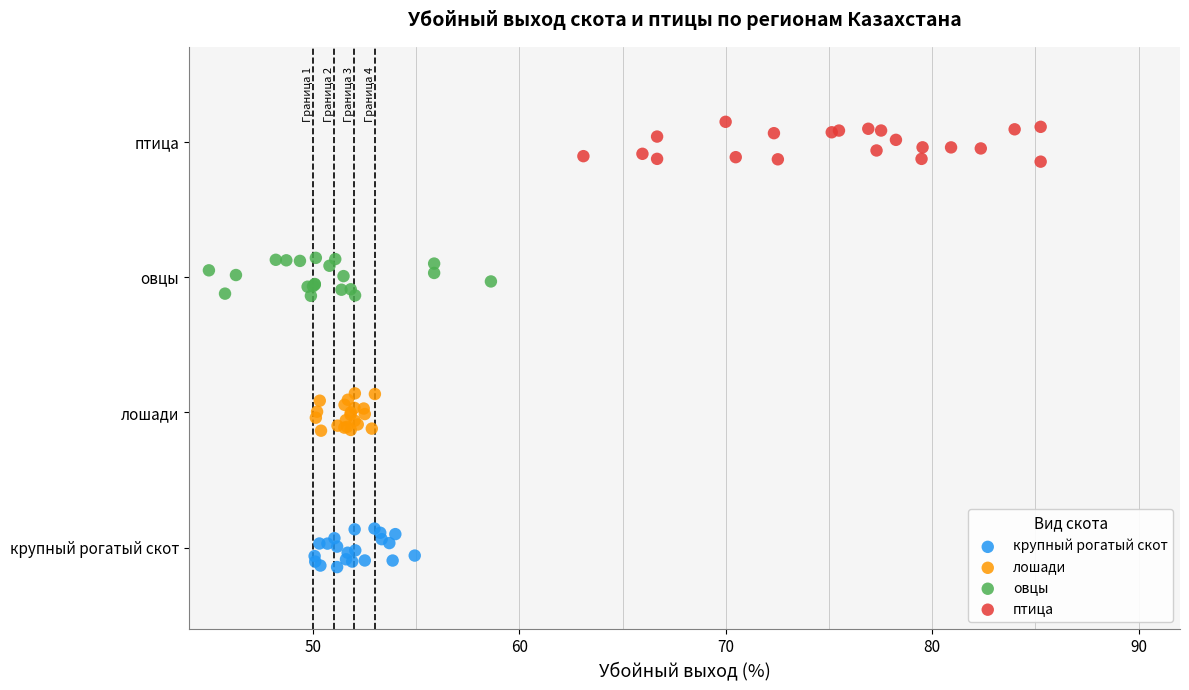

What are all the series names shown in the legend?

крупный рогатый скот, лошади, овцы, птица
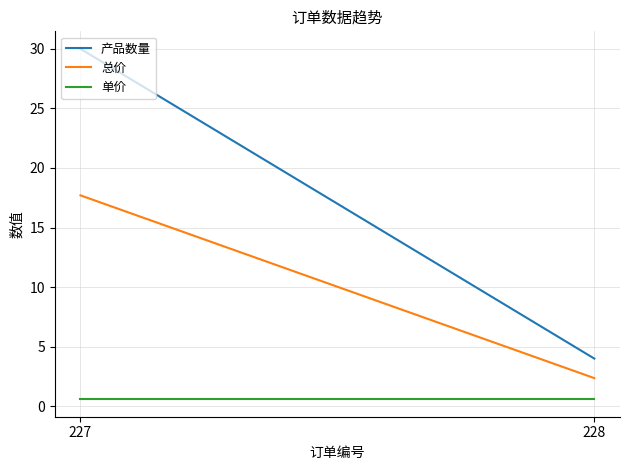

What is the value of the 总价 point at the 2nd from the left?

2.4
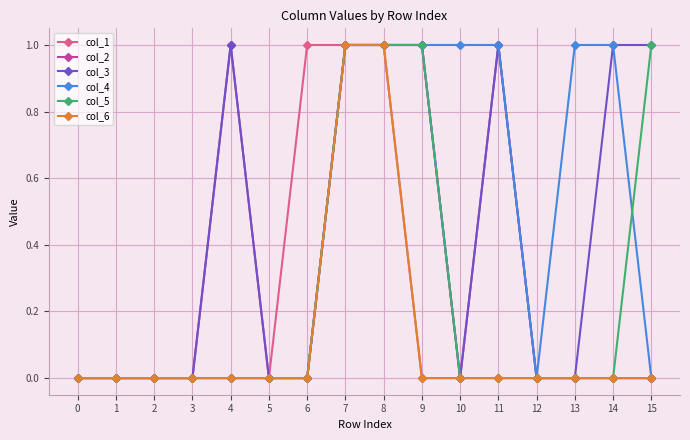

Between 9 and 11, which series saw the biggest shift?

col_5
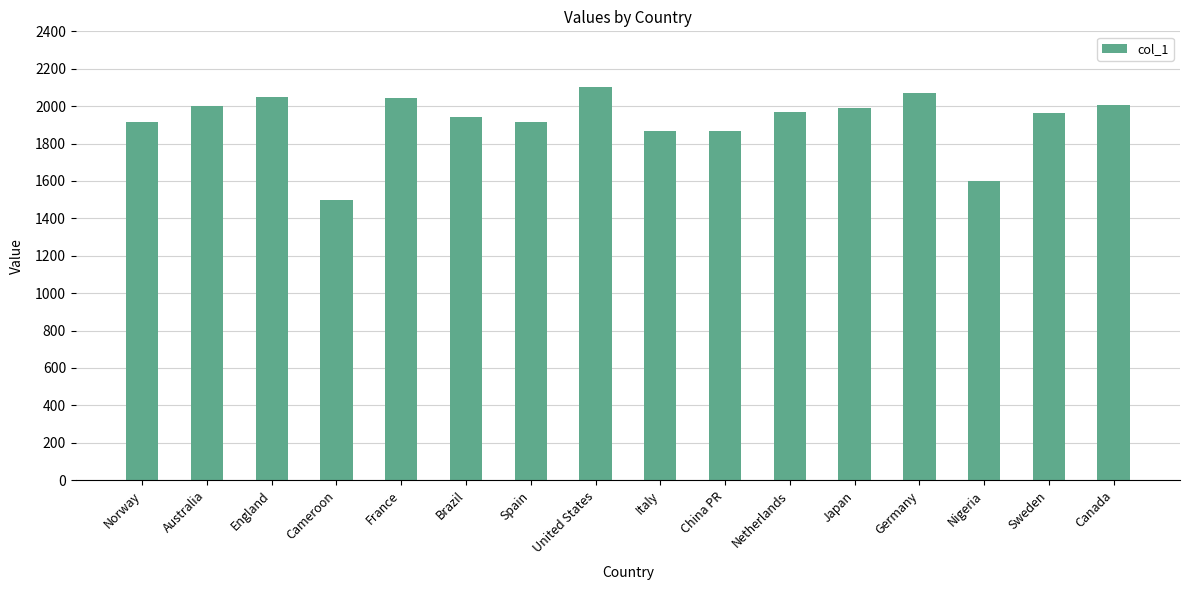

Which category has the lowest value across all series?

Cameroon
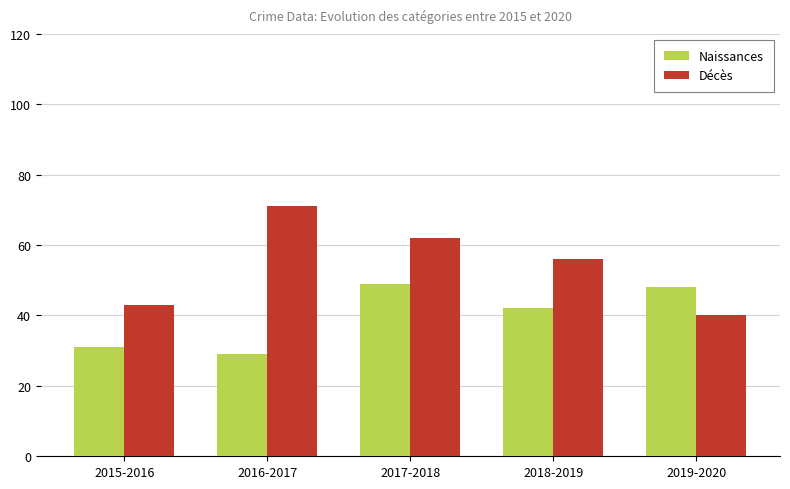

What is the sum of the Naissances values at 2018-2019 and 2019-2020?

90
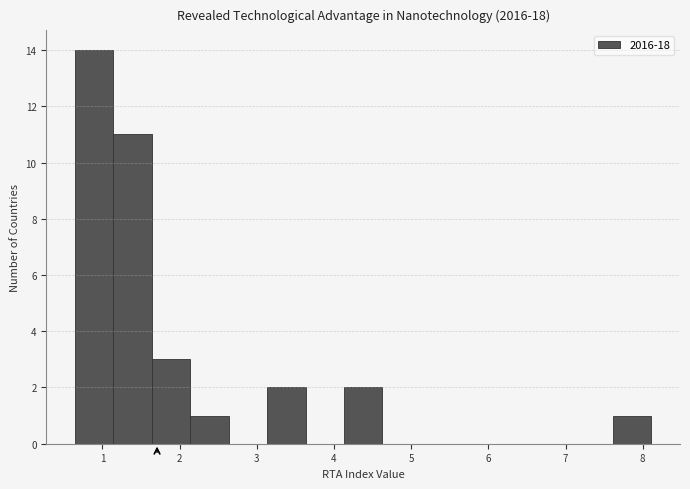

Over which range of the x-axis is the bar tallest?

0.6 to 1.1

-- EXERCISE INSTRUCTIONS --
Rename "series" to "data set" throughout the listing above, reproducing everything else unchanged. Leave the pictures out of your answer.

-- YOUR RESPONSE --
What are all the data set names shown in the legend?

крупный рогатый скот, лошади, овцы, птица

What is the value of the 总价 point at the 2nd from the left?

2.4

Between 9 and 11, which data set saw the biggest shift?

col_5

Which category has the lowest value across all data set?

Cameroon

What is the sum of the Naissances values at 2018-2019 and 2019-2020?

90

Over which range of the x-axis is the bar tallest?

0.6 to 1.1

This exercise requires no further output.